The primary advantage of using 3D-FPGA over 2D-FPGA is that the vertical stacking of active layers reduce the Manhattan distance between the components in 3D-FPGA than when placed on 2D-FPGA. This results in a considerable reduction in total interconnect length. Reduced wire length eventually leads to reduction in delay and hence improved performance and speed.
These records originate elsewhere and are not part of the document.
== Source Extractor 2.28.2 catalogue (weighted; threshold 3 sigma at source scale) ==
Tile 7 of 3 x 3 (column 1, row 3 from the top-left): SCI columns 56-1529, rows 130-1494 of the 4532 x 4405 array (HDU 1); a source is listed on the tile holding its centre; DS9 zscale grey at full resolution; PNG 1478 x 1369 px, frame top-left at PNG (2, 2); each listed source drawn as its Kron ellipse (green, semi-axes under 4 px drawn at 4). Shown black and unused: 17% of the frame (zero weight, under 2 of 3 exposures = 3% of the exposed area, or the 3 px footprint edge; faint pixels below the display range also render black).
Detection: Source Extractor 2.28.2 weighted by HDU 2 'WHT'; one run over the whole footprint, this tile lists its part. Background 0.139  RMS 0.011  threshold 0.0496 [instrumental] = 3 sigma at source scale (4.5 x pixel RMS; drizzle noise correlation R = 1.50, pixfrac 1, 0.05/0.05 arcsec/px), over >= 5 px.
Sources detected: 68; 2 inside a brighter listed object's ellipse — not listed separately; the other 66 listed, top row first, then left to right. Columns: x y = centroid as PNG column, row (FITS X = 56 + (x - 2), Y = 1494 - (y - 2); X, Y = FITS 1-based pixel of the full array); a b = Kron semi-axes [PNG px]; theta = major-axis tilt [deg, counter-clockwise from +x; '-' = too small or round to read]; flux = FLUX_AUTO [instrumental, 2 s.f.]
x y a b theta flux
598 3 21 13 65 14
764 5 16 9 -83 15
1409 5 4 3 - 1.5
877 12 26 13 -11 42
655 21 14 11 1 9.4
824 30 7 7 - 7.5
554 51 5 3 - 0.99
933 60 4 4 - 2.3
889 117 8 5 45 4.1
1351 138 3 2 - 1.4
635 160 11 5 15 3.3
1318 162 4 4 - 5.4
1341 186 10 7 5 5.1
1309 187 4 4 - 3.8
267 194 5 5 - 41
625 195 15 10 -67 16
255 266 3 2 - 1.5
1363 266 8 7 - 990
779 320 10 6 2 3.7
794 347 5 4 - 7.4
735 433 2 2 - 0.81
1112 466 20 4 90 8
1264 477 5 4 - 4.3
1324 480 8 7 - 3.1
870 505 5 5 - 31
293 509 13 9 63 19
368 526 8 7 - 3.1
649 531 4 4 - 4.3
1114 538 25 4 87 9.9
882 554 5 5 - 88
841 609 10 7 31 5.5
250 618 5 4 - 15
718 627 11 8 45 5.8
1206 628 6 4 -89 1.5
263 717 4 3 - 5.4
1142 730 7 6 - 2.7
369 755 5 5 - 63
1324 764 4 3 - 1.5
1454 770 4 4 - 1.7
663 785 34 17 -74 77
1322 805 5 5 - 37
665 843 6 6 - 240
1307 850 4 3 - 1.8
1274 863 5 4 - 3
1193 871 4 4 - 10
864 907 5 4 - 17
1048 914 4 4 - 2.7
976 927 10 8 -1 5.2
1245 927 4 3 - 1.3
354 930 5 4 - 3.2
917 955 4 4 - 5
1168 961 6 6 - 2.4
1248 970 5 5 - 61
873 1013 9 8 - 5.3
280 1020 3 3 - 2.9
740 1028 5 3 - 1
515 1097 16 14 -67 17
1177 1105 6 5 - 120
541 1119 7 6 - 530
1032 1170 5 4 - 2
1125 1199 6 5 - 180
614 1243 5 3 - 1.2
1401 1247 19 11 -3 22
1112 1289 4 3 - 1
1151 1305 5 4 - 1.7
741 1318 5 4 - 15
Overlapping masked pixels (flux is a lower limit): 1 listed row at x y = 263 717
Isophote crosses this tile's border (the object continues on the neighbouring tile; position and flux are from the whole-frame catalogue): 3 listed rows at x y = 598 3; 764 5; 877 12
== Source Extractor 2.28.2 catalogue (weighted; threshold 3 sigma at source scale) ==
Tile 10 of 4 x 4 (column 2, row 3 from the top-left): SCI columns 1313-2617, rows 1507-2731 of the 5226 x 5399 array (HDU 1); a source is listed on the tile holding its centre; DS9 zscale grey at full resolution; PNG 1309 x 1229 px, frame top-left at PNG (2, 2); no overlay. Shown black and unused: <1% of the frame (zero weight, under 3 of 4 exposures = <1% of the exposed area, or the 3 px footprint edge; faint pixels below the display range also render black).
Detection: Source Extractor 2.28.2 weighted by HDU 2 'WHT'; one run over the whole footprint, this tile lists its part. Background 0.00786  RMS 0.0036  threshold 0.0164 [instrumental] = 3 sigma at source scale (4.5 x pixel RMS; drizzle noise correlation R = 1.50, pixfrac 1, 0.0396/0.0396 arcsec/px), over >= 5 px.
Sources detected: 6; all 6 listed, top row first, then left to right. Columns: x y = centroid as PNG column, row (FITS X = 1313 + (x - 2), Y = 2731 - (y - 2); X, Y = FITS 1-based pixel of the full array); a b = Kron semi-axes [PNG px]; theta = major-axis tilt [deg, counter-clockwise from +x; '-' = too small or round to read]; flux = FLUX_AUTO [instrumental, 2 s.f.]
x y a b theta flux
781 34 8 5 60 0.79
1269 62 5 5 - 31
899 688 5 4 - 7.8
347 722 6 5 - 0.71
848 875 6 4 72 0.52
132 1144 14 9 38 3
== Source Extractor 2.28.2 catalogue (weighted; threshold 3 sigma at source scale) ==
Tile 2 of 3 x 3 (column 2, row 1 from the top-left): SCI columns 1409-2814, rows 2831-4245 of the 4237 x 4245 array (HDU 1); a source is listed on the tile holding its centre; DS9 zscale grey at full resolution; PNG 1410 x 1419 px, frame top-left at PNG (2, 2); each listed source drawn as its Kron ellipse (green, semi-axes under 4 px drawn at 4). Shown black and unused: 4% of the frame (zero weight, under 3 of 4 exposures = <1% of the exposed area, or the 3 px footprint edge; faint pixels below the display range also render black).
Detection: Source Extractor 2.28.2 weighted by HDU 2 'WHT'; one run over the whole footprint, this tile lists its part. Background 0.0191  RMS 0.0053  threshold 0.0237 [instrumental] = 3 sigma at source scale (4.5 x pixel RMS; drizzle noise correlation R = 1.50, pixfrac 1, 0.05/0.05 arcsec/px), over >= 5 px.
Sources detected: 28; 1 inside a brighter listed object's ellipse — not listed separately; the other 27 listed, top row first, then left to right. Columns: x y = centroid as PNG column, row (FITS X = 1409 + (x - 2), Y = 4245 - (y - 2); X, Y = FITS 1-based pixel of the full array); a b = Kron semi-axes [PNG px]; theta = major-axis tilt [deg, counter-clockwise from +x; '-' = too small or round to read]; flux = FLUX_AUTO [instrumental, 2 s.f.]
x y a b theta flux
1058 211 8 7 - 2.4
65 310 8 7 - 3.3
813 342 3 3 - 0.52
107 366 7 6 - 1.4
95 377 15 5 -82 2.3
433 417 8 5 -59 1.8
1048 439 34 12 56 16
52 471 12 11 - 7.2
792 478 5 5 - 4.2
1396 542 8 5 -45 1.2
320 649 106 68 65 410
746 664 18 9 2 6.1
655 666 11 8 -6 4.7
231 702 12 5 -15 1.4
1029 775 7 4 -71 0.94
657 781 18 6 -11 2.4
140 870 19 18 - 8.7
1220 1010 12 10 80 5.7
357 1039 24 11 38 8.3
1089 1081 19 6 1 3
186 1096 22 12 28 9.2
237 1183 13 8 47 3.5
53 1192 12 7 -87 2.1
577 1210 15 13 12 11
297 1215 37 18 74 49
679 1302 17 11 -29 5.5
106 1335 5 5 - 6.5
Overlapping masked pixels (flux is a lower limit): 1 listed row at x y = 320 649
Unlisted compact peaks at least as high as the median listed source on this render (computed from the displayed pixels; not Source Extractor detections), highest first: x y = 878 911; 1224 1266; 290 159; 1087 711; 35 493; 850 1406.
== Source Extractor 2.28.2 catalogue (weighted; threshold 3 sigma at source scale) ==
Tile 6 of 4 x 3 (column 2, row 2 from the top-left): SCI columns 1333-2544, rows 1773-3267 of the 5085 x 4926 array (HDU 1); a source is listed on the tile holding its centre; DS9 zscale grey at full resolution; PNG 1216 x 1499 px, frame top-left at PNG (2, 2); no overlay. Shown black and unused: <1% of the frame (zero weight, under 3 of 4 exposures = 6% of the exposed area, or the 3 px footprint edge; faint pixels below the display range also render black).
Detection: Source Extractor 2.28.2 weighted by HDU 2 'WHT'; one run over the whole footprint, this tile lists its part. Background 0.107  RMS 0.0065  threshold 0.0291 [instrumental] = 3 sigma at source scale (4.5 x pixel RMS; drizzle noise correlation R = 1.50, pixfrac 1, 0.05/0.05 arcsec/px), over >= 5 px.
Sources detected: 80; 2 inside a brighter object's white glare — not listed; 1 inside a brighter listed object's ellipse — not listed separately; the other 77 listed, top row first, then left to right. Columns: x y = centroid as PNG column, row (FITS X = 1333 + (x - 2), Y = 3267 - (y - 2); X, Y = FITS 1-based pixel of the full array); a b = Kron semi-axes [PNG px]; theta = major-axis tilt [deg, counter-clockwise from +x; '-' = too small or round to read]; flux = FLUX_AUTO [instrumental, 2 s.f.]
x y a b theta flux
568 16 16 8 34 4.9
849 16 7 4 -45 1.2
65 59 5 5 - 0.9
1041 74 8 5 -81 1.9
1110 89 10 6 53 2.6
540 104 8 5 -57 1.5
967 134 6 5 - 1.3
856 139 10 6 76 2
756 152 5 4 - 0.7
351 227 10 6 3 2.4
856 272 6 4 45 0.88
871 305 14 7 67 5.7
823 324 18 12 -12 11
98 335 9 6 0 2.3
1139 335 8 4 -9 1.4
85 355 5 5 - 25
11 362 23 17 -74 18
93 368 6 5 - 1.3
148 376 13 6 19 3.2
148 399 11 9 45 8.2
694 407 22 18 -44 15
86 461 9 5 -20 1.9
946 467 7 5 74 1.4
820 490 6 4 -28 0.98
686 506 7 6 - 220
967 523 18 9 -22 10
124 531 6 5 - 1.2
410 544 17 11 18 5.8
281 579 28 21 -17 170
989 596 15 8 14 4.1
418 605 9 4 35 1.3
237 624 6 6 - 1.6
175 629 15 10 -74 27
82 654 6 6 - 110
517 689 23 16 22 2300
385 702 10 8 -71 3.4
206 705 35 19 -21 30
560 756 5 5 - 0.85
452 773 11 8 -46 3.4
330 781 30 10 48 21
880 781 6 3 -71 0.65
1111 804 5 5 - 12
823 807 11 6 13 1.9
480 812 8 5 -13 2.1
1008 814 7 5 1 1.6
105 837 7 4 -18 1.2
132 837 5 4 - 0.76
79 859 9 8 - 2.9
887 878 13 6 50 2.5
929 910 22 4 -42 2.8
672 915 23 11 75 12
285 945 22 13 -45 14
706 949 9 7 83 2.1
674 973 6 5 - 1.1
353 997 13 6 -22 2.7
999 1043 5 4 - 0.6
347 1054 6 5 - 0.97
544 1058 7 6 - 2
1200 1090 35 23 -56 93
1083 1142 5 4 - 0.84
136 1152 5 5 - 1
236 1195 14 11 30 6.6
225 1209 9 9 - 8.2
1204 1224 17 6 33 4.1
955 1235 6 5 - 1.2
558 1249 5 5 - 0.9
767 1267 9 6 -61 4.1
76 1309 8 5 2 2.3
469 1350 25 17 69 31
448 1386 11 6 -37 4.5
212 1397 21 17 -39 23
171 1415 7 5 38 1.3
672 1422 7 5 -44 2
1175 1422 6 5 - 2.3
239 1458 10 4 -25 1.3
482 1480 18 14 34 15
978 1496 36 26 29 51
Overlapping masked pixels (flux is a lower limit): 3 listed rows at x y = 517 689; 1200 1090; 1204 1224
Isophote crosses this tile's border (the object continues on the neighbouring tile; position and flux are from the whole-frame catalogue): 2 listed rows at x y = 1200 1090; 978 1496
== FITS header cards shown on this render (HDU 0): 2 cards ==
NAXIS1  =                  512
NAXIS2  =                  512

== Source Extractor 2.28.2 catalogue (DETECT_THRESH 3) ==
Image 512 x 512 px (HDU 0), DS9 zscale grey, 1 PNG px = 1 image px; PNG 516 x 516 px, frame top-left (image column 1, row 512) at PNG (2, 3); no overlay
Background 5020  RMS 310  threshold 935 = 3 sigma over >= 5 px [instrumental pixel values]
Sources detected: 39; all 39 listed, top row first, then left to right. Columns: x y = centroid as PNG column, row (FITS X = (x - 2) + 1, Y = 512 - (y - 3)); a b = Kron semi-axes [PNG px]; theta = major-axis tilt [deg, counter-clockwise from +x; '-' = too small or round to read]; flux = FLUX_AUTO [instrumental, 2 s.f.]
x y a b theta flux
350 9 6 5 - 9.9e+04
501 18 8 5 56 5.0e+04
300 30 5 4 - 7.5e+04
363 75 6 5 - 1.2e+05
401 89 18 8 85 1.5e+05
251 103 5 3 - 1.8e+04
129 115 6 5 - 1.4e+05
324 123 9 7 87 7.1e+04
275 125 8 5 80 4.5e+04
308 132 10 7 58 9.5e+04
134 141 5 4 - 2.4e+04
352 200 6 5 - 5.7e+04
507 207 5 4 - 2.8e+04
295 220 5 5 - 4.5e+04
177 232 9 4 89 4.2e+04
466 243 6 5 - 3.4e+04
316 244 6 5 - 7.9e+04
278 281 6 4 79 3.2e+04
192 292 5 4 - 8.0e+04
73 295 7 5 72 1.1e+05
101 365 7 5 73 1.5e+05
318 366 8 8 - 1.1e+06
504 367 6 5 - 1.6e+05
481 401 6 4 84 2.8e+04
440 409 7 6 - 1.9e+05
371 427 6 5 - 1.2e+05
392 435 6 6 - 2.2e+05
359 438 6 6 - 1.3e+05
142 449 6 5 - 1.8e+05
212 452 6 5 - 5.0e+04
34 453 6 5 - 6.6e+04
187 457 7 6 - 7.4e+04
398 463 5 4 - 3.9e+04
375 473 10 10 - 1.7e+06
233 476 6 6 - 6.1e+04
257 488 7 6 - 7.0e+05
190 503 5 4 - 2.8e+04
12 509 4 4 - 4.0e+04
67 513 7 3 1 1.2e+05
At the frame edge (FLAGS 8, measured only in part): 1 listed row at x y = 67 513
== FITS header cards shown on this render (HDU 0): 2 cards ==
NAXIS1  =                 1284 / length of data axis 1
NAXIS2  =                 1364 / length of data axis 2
Design of an efficient placement and routing algorithm for 3D-FPGA that fully exploits the above-mentioned advantage is a problem of deep research and commercial interest. In this work, an efficient placement and routing algorithm is proposed for 3D-FPGAs which yields better results in terms of total-interconnect length and channel-width. The proposed algorithm employs two important techniques, namely, Reinforcement Learning(RL) and Support Vector Machines (SVMs), to perform the placement. The proposed algorithm is implemented and tested on standard benchmark circuits and the results obtained are encouraging. This is one of the very few instances where, reinforcement learning is used for solving a problem in the area of VLSI.